From: SeongJae Park <sj@kernel.org>
To: sashiko-bot@kernel.org
Cc: SeongJae Park <sj@kernel.org>,
"Ravi Jonnalagadda" <ravis.opensrc@gmail.com>,
damon@lists.linux.dev
Subject: Re: [PATCH v8] mm/damon: add node_eligible_mem_bp goal metric
Date: Sun, 26 Apr 2026 10:08:56 -0700 [thread overview]
Message-ID: <20260426170858.85836-1-sj@kernel.org> (raw)
In-Reply-To: <20260426005341.B393EC2BCB0@smtp.kernel.org>
On Sun, 26 Apr 2026 00:53:41 +0000 sashiko-bot@kernel.org wrote:
> Sashiko AI review found 4 potential issue(s):
> - [High] Casting phys_addr_t to unsigned long causes truncation and potential divide-by-zero on 32-bit systems
This is a new and good finding. Ravi, could we fix this?

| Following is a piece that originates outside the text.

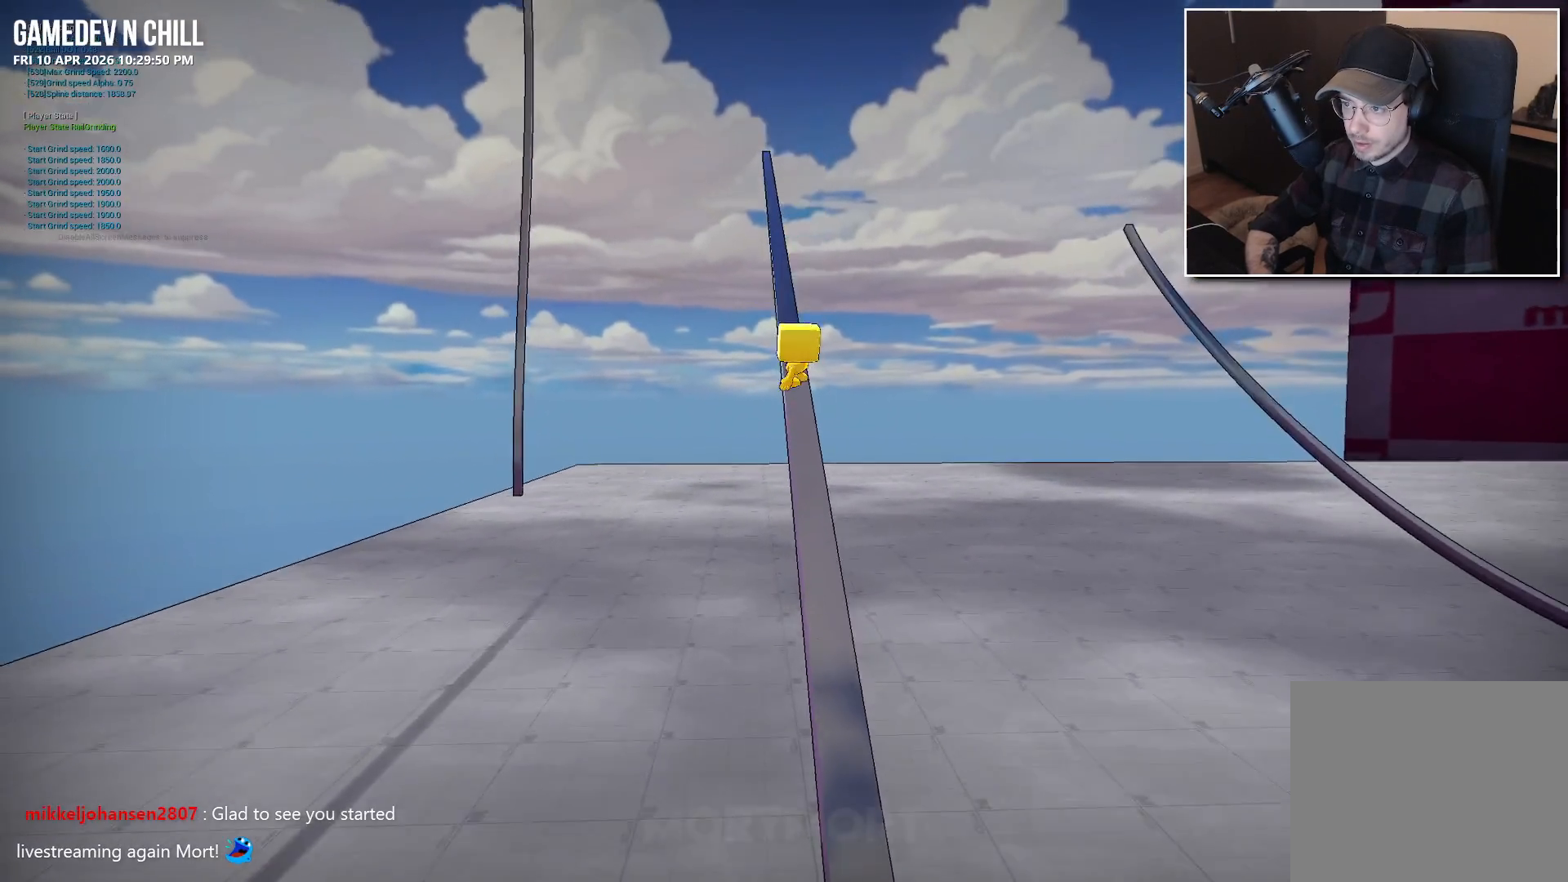
{"buttons": ["A"], "left_stick": "center", "right_stick": "center", "events": [[333, "A", "down"]]}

> - [High] Missing cond_resched() inside the PFN-scanning loop leads to CPU soft lockups
Unlikely.
> - [High] Synchronous O(N) full-memory scanning defeats DAMON's bounded-overhead design
Intentded design.
> - [Medium] damos_calc_eligible_bytes() skips core filters, corrupting the metric calculation
Intended design.
> --
>
> commit efcd6d55e5292f8b5cd0c6202c9d95000e99dc4c
> Author: Ravi Jonnalagadda <ravis.opensrc@gmail.com>
>
> mm/damon: add node_eligible_mem_bp goal metric
>
> This commit introduces a new quota goal metric, DAMOS_QUOTA_NODE_ELIGIBLE_MEM_BP,
> to track the ratio of scheme-eligible memory on a specific NUMA node. It
> implements calculation functions that iterate over eligible regions and examine
> the NUMA node of each folio.
>
> > diff --git a/mm/damon/core.c b/mm/damon/core.c
> > index 3dbbbfdeff71..a9303a8c4384 100644
> > --- a/mm/damon/core.c
> > +++ b/mm/damon/core.c
> [ ... ]
> > @@ -2287,7 +2306,112 @@ static unsigned long damos_get_node_memcg_used_bp(
> [ ... ]
> > +static phys_addr_t damos_calc_eligible_bytes(struct damon_ctx *c,
> > + struct damos *s, int nid, phys_addr_t *total)
> > +{
> > + struct damon_target *t;
> > + struct damon_region *r;
> > + phys_addr_t total_eligible = 0;
> > + phys_addr_t node_eligible = 0;
> > +
> > + damon_for_each_target(t, c) {
> > + damon_for_each_region(r, t) {
> > + phys_addr_t addr, end_addr;
> > +
> > + if (!__damos_valid_target(r, s))
> > + continue;
>
> Does this also need to check damos_core_filter_out(c, t, r, s)? By skipping
> the core filters, the eligible bytes calculation might erroneously include
> memory that the scheme is explicitly configured to ignore.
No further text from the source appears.